John Gummere was born in Swarthmore, Pennsylvania in 1901. He was educated at the William Penn Charter School (my husband's alma mater), Haverford College, and the University of Pennsylvania, receiving a Ph.D. in Indo-European languages. He devoted his life to education, including a 27-year stint as headmaster of Penn Charter.
A year after his death in 1988, Dr. Gummere's family published "Words &C" (I've had the book for over 20 years and still don't know what "&C" means; I've always read it as "etcetera.") Much of the content came from the column, of the same name, that Dr. Gummere wrote for the Philadelphia Inquirer from 1972-1982.

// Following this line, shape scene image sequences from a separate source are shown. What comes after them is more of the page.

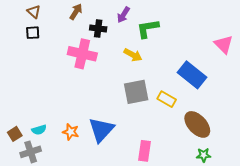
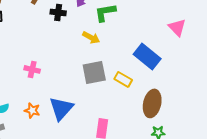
pink cross: (82, 54) -> (32, 69), moved, size x0.6
brown ellipse: (197, 124) -> (152, 103), turned 56

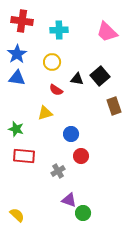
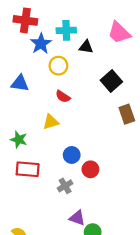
blue star: (17, 54) -> (41, 44), moved
black triangle: (77, 79) -> (86, 47), moved
blue circle: (71, 134) -> (72, 155), moved

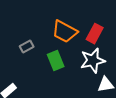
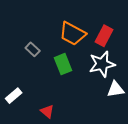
gray rectangle: (27, 47) -> (33, 49), turned 72

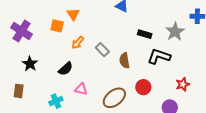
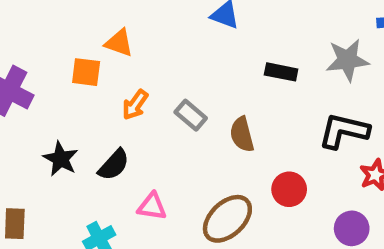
orange triangle: (73, 14) -> (119, 43), turned -32
gray star: (175, 32) -> (347, 60), turned 30
black L-shape: (159, 56) -> (344, 131), moved
black star: (30, 64) -> (61, 159), moved

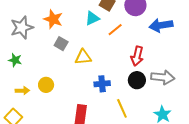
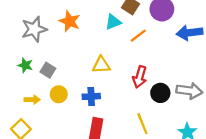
gray square: (61, 44) -> (48, 70), moved
red arrow: (137, 56) -> (140, 77), moved
blue cross: (102, 84) -> (91, 96), moved

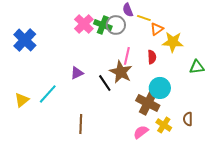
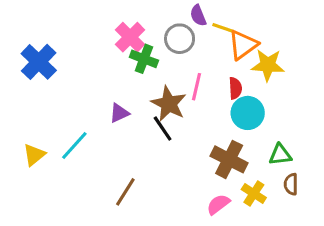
green cross: (103, 25) -> (144, 59), moved
orange triangle: (157, 29) -> (243, 45), size x1.5
green triangle: (197, 67) -> (280, 155), moved
brown star: (121, 72) -> (169, 104), moved
cyan circle: (160, 88) -> (248, 113), moved
brown line: (81, 124) -> (125, 192), turned 30

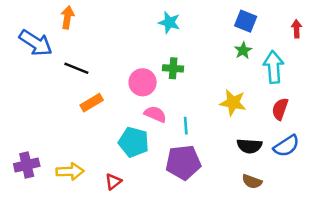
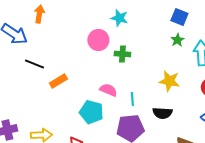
black line: (76, 68) -> (34, 64), moved
pink circle: (143, 82) -> (98, 40), moved
black semicircle: (249, 146) -> (162, 113), moved

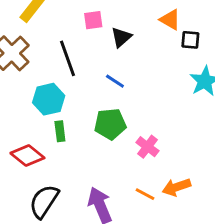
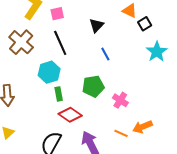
pink square: (93, 20) -> (57, 14), moved
black square: (190, 40) -> (145, 24), turned -32
blue line: (115, 81) -> (105, 54), moved, turned 32
red diamond: (27, 155) -> (70, 115), moved

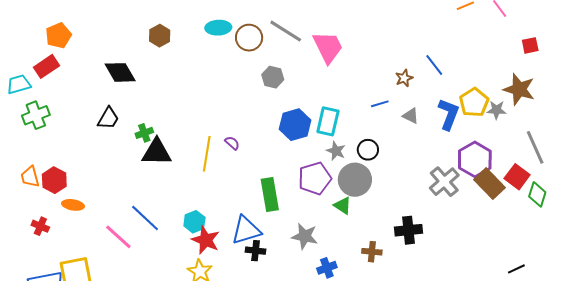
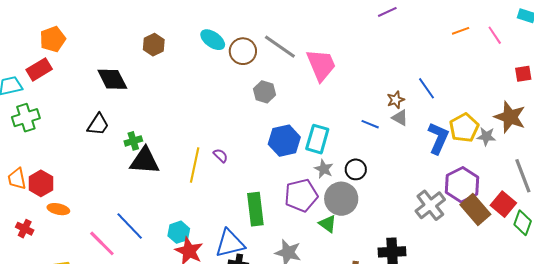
cyan ellipse: (218, 28) -> (213, 40), turned 35
blue line: (380, 104) -> (370, 124), turned 36
gray triangle: (411, 116) -> (400, 118), moved

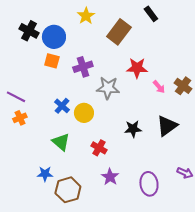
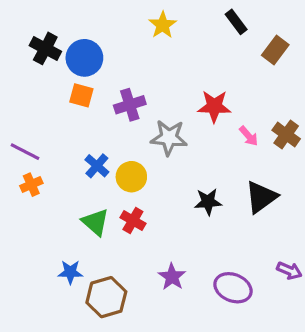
yellow star: (86, 16) -> (163, 25), moved
brown rectangle: (119, 32) -> (275, 50), moved, size x0.7
red cross: (99, 148) -> (133, 220), moved
purple ellipse: (149, 184) -> (233, 288), turned -60

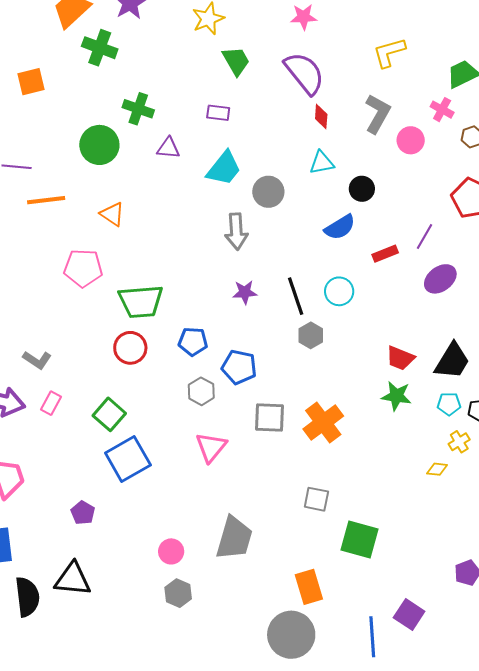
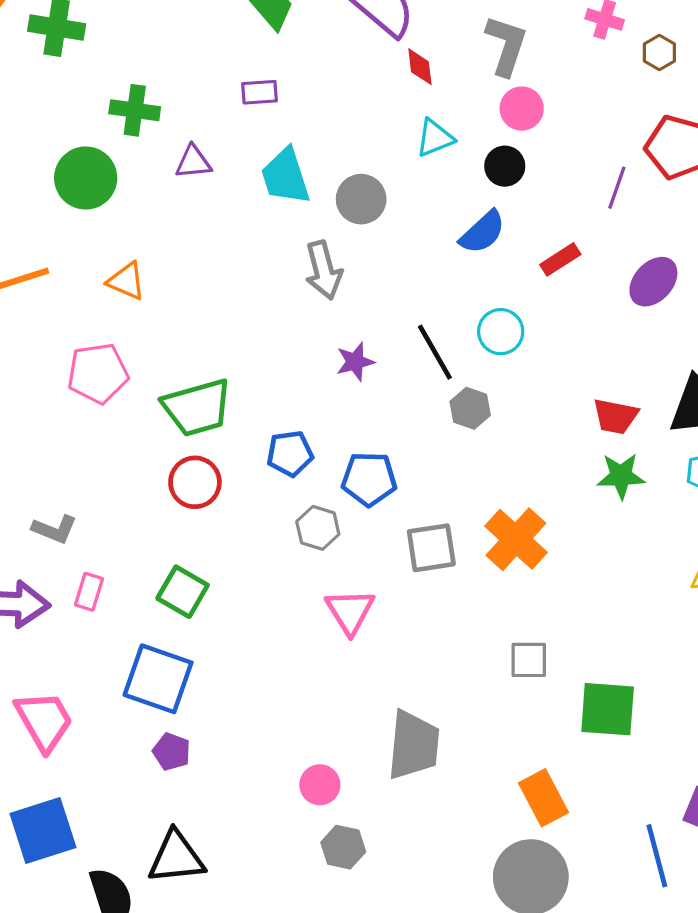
pink circle: (411, 140) -> (522, 109), moved
cyan trapezoid: (224, 168) -> (285, 176), turned 135
purple line: (424, 237) -> (617, 188), moved
blue square: (128, 459) -> (158, 679), moved, turned -30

Here's a short excerpt from the book about a peculiarity in our spoken stress patterns:
Consider the words we use for roads, paths, highways, and routes for vehicles or pedestrians. If the name happens to be "street," we put our stress accent on its modifier, MAIN Street; otherwise the stress is on the names of the road or route: We say Fifth AV-enue, and Forty-SEC-ond Street. It is Kennedy BOULevard, Long LANE, Winding WAY, River ROAD.
Dr. Gummere goes on to say that what may look like a conflict is "Street Road"; however the rule applies, as we say Street ROAD.
There is no reason for this; it just is. I have conveyed this to many people; while most were not as fascinated by it as I am, they all tried it out and found it to hold true.